With all that worked out, we can do the actual deed! This is all hardcoded -- I pulled the various Sources files from the Debian and Ubuntu archives and snapshot.debian.net, and put them in the current working directory, and if you want the same results, you'll have to do that too... Anyway, the idea is to populate a dictionary with two packages instances for each distro -- the original release, and the latest security updates.
suites = {
"etch": (Packages("Sources_etch_20070408.bz2"),
Packages("Sources_etch_security.bz2")),
"lenny": (Packages("Sources_lenny_20090215.bz2"),
Packages("Sources_lenny_security.bz2")),
"feisty": (Packages(["Sources_feisty_main_20070417.bz2",
"Sources_feisty_universe_20070417.bz2"]),
Packages(["Sources_feisty_main_security.bz2",
"Sources_feisty_universe_security.bz2"])),
"hardy": (Packages(["Sources_hardy_main_release.bz2",
"Sources_hardy_universe_release.bz2"]),
Packages(["Sources_hardy_main_security.bz2",
"Sources_hardy_universe_security.bz2"])),
"intrepid": (Packages(["Sources_intrepid_main_20081120.bz2",
"Sources_intrepid_universe_20081120.bz2"]),
Packages(["Sources_intrepid_main_security.bz2",
"Sources_intrepid_universe_security.bz2"])),
"jaunty": (Packages(["Sources_jaunty_main_20090423.bz2",
"Sources_jaunty_universe_20090423.bz2"]),
Packages(["Sources_jaunty_main_security.bz2",
"Sources_jaunty_universe_security.bz2"]))
}
And having done that, we add a little function that does the full comparison between two distros (using the right input format for the previously defined functions)...

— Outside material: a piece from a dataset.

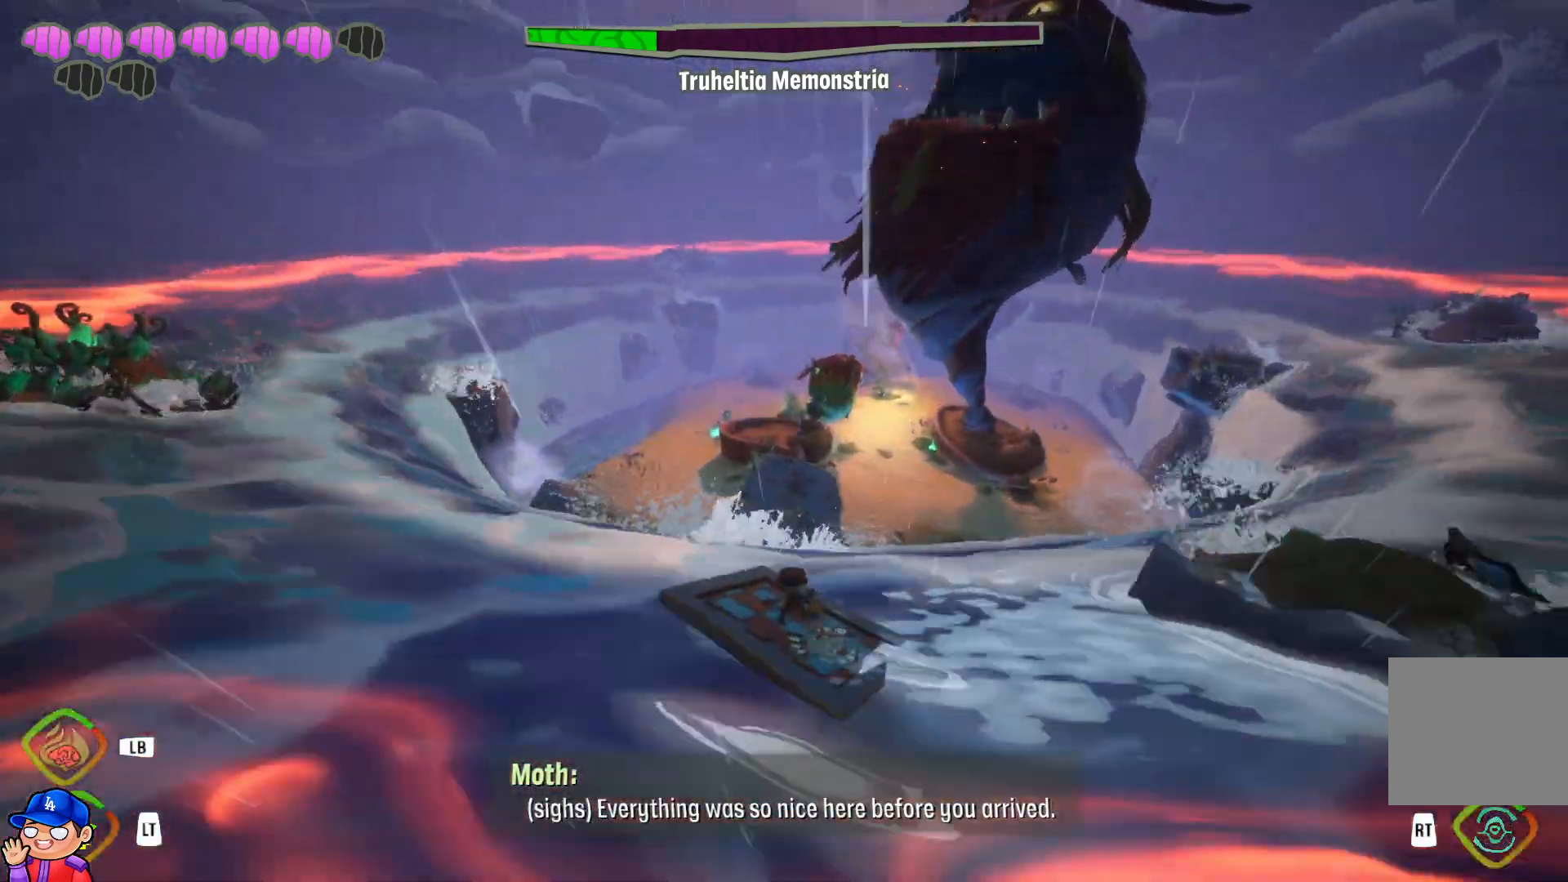
{"buttons": [], "left_stick": "up-left", "right_stick": "center", "events": [[383, "R1", "down"], [483, "R1", "up"]]}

def pretty_compare(dname,uname):
name="%s vs %s" % (dname,uname)
norm={"d":suites[dname][0], "u":suites[uname][0]}
sec={"d":suites[dname][1], "u":suites[uname][1]}
cmp=compare_debian_ubuntu(norm)
print "%s\n%s\n\n%s" % (name,"="*(len(name)),print_cnts(cmp))
x=compare_debian_ubuntu_security(norm,sec,cmp)
print_sec_cmp(x,norm,sec)
And then compare the distros that might be interesting:
pretty_compare("etch","feisty")
pretty_compare("lenny","intrepid")
pretty_compare("lenny","jaunty")
pretty_compare("etch","hardy")
pretty_compare("lenny","hardy")
And finally make sure you get linked on LWN, and you're done!